Primary Submission Category: Machine Learning and Causal Inference
Doubly robust conformal prediction for missing data
Authors: Manit Paul, Arun Kumar Kuchibhotla, Eric J. Tchetgen Tchetgen,
Presenting Author: Manit Paul*
Conformal Prediction (CP) has seen growing attention in recent years, providing new tools for tackling missing data problems. However most of these applications of CP lack robustness as they remain largely disconnected from modern semi-parametric efficiency theory. In this paper we consider the general problem of obtaining distribution-free valid prediction regions for the outcome based on a coarsened version of the complete data. We do this by deriving the efficient influence function of the quantile of the outcome under a given semi-parametric model and then performing a conformal risk control procedure. We employ modern non-parametric methods (random forests etc.) to learn the underlying nuisance functions of the semi-parametric model.

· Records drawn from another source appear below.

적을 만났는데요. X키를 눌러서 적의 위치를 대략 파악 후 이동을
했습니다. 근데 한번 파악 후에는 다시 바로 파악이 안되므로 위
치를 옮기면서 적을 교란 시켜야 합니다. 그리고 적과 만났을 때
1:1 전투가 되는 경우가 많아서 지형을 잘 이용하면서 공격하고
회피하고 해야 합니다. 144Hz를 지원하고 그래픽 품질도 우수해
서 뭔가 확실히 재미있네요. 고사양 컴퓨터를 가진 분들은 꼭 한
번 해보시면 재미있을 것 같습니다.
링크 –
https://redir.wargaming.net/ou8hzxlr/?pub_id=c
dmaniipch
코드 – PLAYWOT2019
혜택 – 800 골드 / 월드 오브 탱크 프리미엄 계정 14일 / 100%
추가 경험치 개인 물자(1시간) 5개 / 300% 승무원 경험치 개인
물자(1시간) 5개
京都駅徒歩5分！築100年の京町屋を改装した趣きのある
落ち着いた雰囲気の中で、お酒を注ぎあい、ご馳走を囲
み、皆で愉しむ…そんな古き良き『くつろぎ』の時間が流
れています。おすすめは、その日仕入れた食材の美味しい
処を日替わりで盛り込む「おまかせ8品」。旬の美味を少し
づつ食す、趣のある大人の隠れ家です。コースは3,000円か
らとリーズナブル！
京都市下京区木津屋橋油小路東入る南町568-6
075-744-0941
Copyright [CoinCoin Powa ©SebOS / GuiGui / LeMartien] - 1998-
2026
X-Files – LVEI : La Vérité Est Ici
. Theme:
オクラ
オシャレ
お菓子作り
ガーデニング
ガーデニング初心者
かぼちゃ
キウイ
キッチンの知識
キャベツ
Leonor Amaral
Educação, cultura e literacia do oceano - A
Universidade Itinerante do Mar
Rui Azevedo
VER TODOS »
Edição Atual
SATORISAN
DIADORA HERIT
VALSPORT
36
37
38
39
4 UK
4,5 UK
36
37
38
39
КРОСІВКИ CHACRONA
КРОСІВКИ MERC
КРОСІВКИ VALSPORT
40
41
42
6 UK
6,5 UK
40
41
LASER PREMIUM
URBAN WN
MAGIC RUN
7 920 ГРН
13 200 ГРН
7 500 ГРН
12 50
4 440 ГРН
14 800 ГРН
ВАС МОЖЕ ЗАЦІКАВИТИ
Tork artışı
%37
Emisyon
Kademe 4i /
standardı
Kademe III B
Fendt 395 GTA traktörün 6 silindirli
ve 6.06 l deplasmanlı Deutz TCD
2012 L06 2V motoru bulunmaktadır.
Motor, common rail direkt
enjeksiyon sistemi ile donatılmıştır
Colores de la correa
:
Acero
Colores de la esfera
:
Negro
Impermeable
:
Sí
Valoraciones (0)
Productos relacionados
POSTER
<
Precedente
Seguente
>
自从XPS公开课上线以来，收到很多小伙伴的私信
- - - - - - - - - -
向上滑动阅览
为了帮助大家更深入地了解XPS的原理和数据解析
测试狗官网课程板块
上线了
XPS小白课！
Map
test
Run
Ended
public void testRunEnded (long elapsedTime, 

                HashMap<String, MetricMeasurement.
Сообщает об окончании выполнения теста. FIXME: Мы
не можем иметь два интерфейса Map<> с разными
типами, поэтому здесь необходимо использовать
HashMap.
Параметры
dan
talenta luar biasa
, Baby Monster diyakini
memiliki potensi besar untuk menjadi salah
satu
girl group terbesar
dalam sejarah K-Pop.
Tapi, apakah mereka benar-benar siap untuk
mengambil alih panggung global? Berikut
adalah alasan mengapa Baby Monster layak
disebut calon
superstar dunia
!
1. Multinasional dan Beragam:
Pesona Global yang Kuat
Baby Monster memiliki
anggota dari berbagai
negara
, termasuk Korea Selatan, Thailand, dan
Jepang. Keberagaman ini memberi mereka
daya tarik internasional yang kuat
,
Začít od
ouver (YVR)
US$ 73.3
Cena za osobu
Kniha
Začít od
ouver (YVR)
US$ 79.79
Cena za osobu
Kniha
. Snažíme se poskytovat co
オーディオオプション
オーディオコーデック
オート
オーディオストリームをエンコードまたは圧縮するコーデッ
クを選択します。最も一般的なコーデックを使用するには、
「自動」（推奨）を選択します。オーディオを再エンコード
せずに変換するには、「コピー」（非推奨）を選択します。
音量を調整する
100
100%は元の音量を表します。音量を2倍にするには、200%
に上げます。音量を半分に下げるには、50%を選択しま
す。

This general theory has several consequences — (i) Covariate-shift problem: provides the required coverage guarantee (without any O(root-n) slack) if at-least one of the nuisance functions (propensity score and conditional distribution of the outcome) is estimated exactly — an improvement over the earlier work by Yang et al. [2022] (ii) Monotone missingness: provides multiply robust prediction set for the outcome under the Missing at Random (MAR) assumption — this to our knowledge is one of the first results of this kind. Our theory also enables the construction of robust prediction regions for non-monotone missing data under MAR assumption. We further illustrate the performance of our methods through various simulation studies.